In 2004 Louisiana had applied to the Federal Emergency Management Agency to develop a hurricane contingency plan, and were denied. Subsequently, FEMA did offer a private company a $1 million contract to review the area, with no concrete preparations achieved. When the hurricane hit, it was especially damaging because of insufficient water levees and transport infrastructure that was unable to evacuate people quickly enough.
Fourteen days after the hurricane, the Heritage Foundation think tank met to discuss responses. Their recommendations are shocking: suspend wage laws, remove corporate tax, wave numerous regulations, open charter schools in place of destroyed public schools. These would supposedly help stimulate economic healing in the area and the most rapid return to normal life. In truth, such reforms (and many were put in place) had been discussed previously, while the disaster merely provided necessary cover.
The facts fit Klein's narrative unimaginably well, as reconstruction firms that worked in Iraq - Halliburton, Blackwater, Shaw, Bechtel - all gained contracts in Louisiana because of their experience.
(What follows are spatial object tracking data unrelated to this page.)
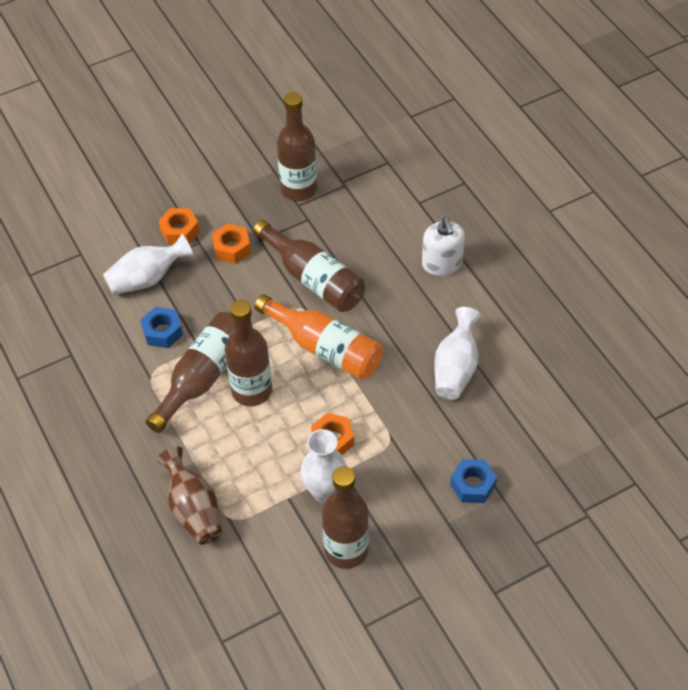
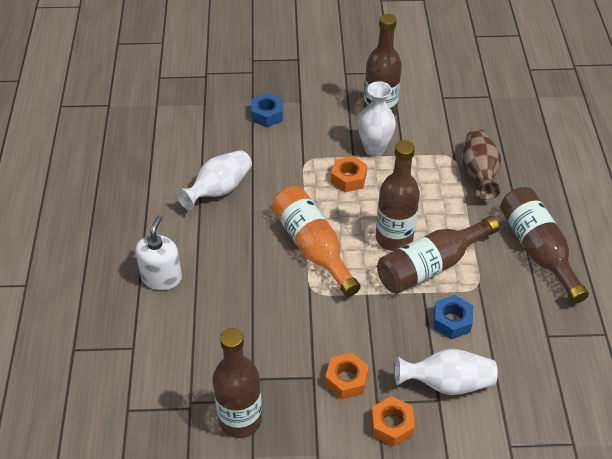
camera: 155 degrees left, 5 degrees down
brown bottle [253,220,365,312] -> brown bottle moved to [500,187,589,304]

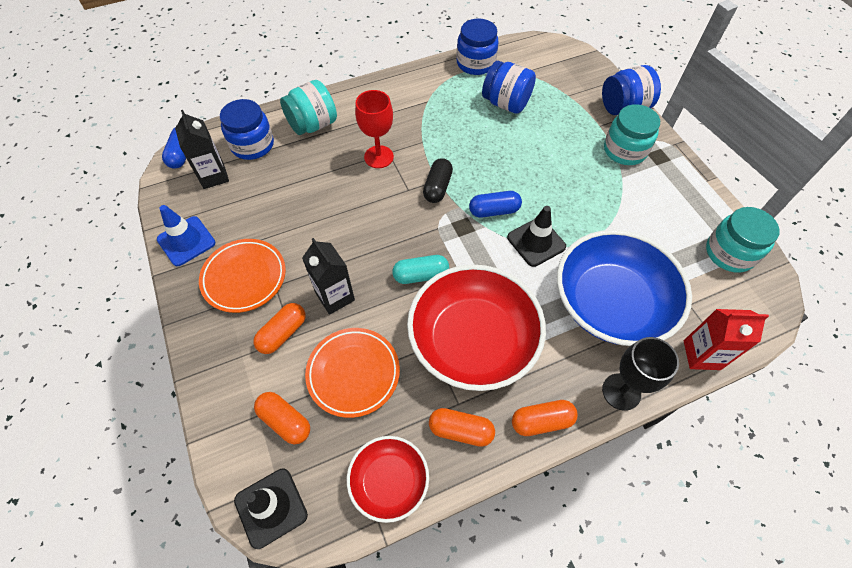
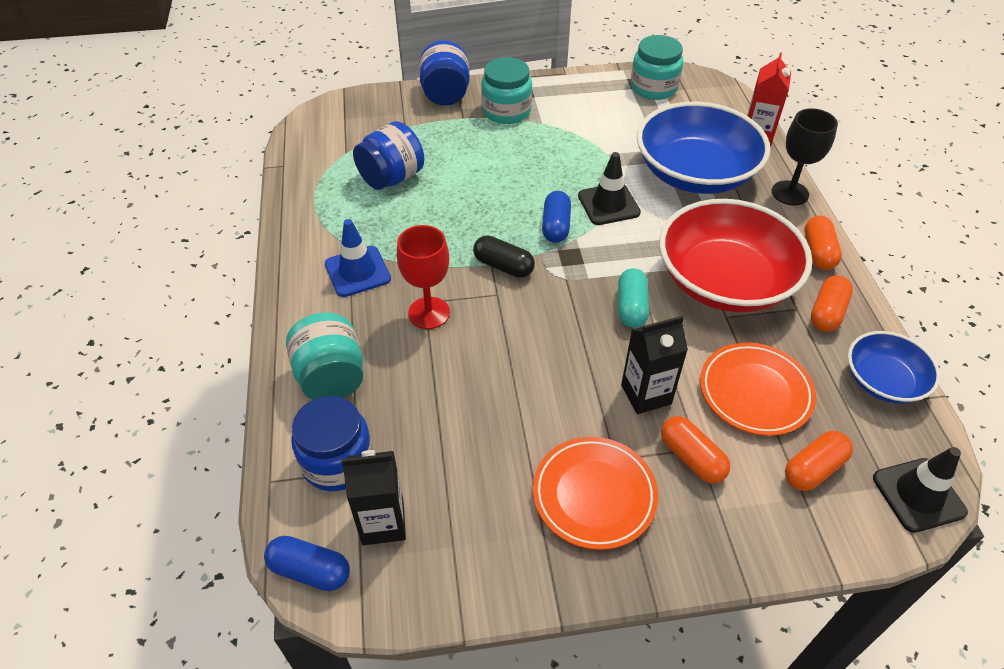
camera: 75 degrees left, 10 degrees down
blue traffic cone [157,205,215,266] -> blue traffic cone moved to [325,219,391,297]
red bowl [347,436,429,523] -> blue bowl [848,331,940,404]
blue jar [457,18,499,75] -> none

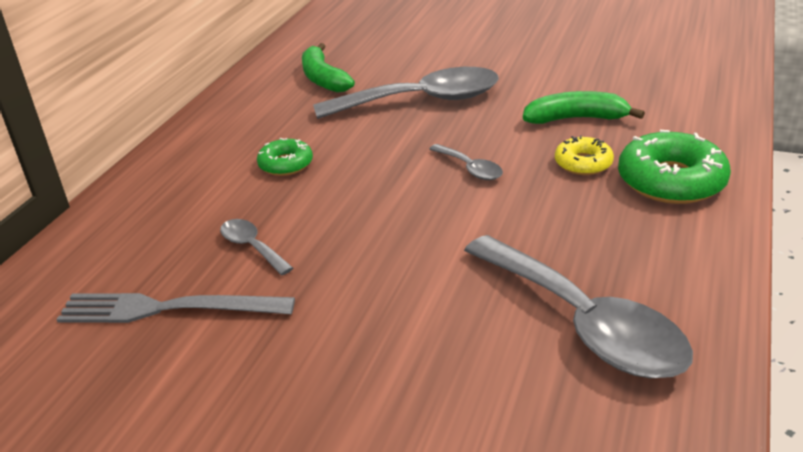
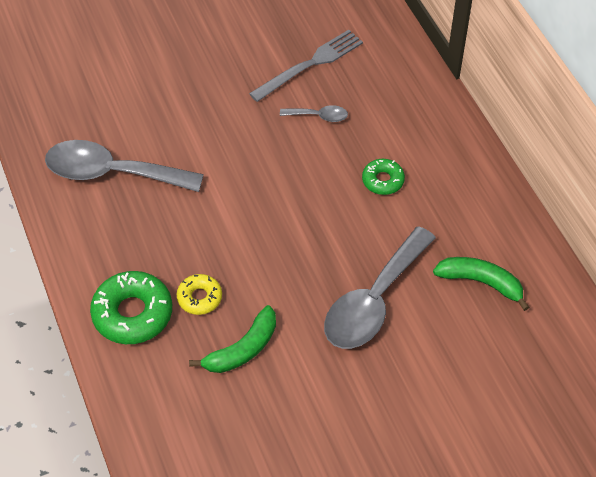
camera: 135 degrees right, 20 degrees up
grey spoon [429,144,503,180] -> none

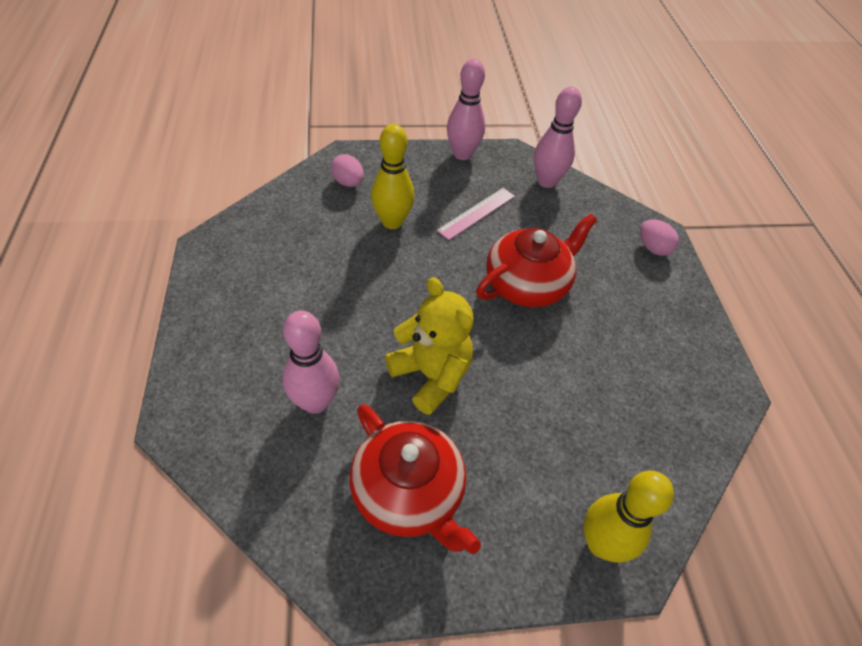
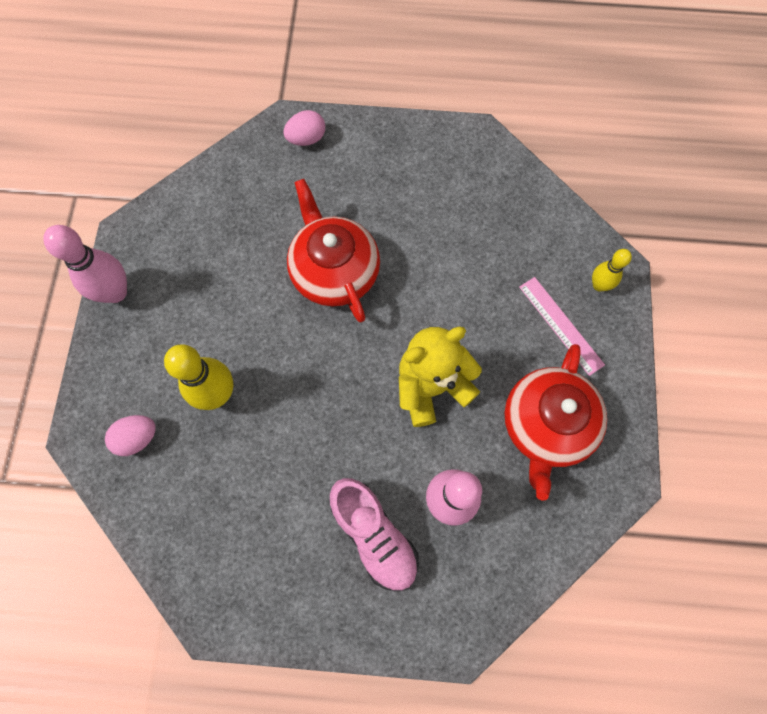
camera: 75 degrees left, 20 degrees up
red teapot [350,404,481,554] -> red teapot turned 135 degrees clockwise [504,344,607,500]
pink ruler [437,188,515,240] -> pink ruler moved to [519,277,605,376]
pink bowling pin [534,87,582,188] -> none
yellow bowling pin [583,471,674,563] -> yellow bowling pin [592,249,632,291], size x0.58
none -> pink shoe [330,478,419,592]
They claimed they were prepared to help in Louisiana because they had contributed so much in Iraq that the reconstruction effort there was slowing down!
What predictably followed was the 'same overspending, underachieving, and cheating' as happened in Iraq. For example, rather than open bidding, closed door dealings meant AshBritt gained a contract to remove debris, despite not owning a single dump truck. Millions of dollars disappeared into a slow and ineffective reconstruction effort. Partly as a result of this spending, the 2005 government budget slashed student loads, social aid, and food stamp programs, once again hurting the poor and disenfranchised. The public service was slashed due to lack of funding as millions of dollars ended up in private hands with minimal positive result.
Lesson learned: The flood enabled the Heritage Foundation’s surprising recommendations. And because of the damage to oil refineries in the region, environmental regulations were at this time slackened to allow oil refiners in the Gulf Coast and Arctic, which had previously been rejected. This demonstrates the impunity with which parts of industry and government believe they can reap the benefits from a crisis or disaster. Disaster capitalism allows free market interests myriad benefit from either a planned crisis or a natural disaster, bringing about otherwise impossible changes as the population recovers from shock and struggles to rebuild a life. It doesn't matter where on earth or in what country, the same holds true.